- _PASSAGE TO READ_

# Which oak for muscadines?



## Rodnboro (Aug 5, 2014)

I want to oak my muscadine this year. I'm not experienced with oak, so does anyone have a recommendation on which oak to use. Also, should I add to primary or bulk aging? I've done some kits that had it added in the primary. I'm going to go with straight juice on red muscadines assuming I can get the acid level right. Thanks for any help.


Sent from my iPhone using Wine Making


----------



## berrycrush (Aug 6, 2014)

Would you consider using an oak barrel?


----------



## Julie (Aug 6, 2014)

I haven't oaked any of my muscadine wine yet but I think I would go with Hungarian oak, lol, I am partial to Hungarian oak. I would do it during bulk aging for about 6 weeks.


----------



## olusteebus (Aug 6, 2014)

I have never had any muscadine wine other than semi sweet or sweet. How would oak be in a semi sweet wine


----------



## seth8530 (Aug 6, 2014)

I am sure it could work. Really, which oak and which toast level you use is truly up to you. I am also a little partial to Hungarian, but truly the choice is yours.


----------



## Julie (Aug 6, 2014)

olusteebus said:


> I have never had any muscadine wine other than semi sweet or sweet. How would oak be in a semi sweet wine


 
I oak my Blackberry and it is a semi-sweet wine. It is very good.


----------



## DoctorCAD (Aug 6, 2014)

My go-to is medium toast Hungarian oak. It seems to blend in well with multiple types of wine.


----------



## Rodnboro (Aug 7, 2014)

berrycrush said:


> Would you consider using an oak barrel?

- _DATA_
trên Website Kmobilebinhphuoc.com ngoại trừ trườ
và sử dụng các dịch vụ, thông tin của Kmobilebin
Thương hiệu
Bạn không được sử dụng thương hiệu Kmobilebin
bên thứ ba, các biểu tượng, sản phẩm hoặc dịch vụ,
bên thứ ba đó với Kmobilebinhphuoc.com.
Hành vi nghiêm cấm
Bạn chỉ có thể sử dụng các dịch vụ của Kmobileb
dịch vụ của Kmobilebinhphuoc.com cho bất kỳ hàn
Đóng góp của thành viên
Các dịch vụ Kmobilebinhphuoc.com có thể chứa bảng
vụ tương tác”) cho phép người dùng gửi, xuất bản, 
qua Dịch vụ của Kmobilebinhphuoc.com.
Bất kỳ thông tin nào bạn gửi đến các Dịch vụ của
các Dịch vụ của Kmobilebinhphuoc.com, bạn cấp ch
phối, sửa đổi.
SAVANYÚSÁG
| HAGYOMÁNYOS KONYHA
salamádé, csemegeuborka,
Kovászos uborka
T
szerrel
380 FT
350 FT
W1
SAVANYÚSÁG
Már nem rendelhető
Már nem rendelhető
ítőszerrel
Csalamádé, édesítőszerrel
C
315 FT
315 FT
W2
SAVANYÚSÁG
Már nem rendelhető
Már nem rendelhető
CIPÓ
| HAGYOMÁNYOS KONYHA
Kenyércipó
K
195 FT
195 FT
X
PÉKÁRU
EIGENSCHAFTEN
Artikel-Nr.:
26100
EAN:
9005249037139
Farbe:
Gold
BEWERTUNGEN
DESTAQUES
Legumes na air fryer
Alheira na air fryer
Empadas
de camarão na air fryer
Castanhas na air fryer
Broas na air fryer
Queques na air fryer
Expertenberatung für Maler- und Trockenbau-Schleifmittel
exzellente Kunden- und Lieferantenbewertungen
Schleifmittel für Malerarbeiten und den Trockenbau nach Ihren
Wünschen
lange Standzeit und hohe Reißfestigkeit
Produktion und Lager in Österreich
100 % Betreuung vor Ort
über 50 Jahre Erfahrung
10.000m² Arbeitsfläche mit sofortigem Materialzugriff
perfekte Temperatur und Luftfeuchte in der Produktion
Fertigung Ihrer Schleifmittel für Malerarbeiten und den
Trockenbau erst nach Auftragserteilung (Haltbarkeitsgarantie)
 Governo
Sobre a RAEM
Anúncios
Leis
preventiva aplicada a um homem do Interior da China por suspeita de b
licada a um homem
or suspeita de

- _PROMPT 1_
In the thread on oaking muscadine wine, how long does Julie suggest oaking it during bulk aging?
- _PROMPT 2_
Write the next part of the muscadine oak thread, starting with Rodnboro's reply to the quoted question about an oak barrel.

- _ANSWER SECTION 1_
About 6 weeks.

- _ANSWER SECTION 2_
I barrel would be great, but I don't have a basement or good "wine room" for it. Also, I only make about 6 gallons of muscadine each year. Maybe one day.


----------



## Rodnboro (Aug 7, 2014)

olusteebus said:


> I have never had any muscadine wine other than semi sweet or sweet. How would oak be in a semi sweet wine


 
I was also wondering how it would work with a off dry wine. I've not been satisified with my muscadine and want to try something different to make it better.


----------



## Rodnboro (Aug 7, 2014)

Thanks all for the advice. I think I'll go with Hungarian and see what happens.


----------



## olusteebus (Aug 7, 2014)

Kind of off topic but I have made a muscadine / blackberry (jam) blend that is very good and I think I will oak it a little next time.


----------



## ffemt128 (Aug 7, 2014)

Okay, I've oaked a Noble Muscadine in the past and IMHO it turned out very good. I used Medium French Toast cubes. It was 3 oz for 8 weeks for a 5 gallon batch after clearing.....I would do it again...My suggestion would be to taste along the way as my level of oak may not be what you like.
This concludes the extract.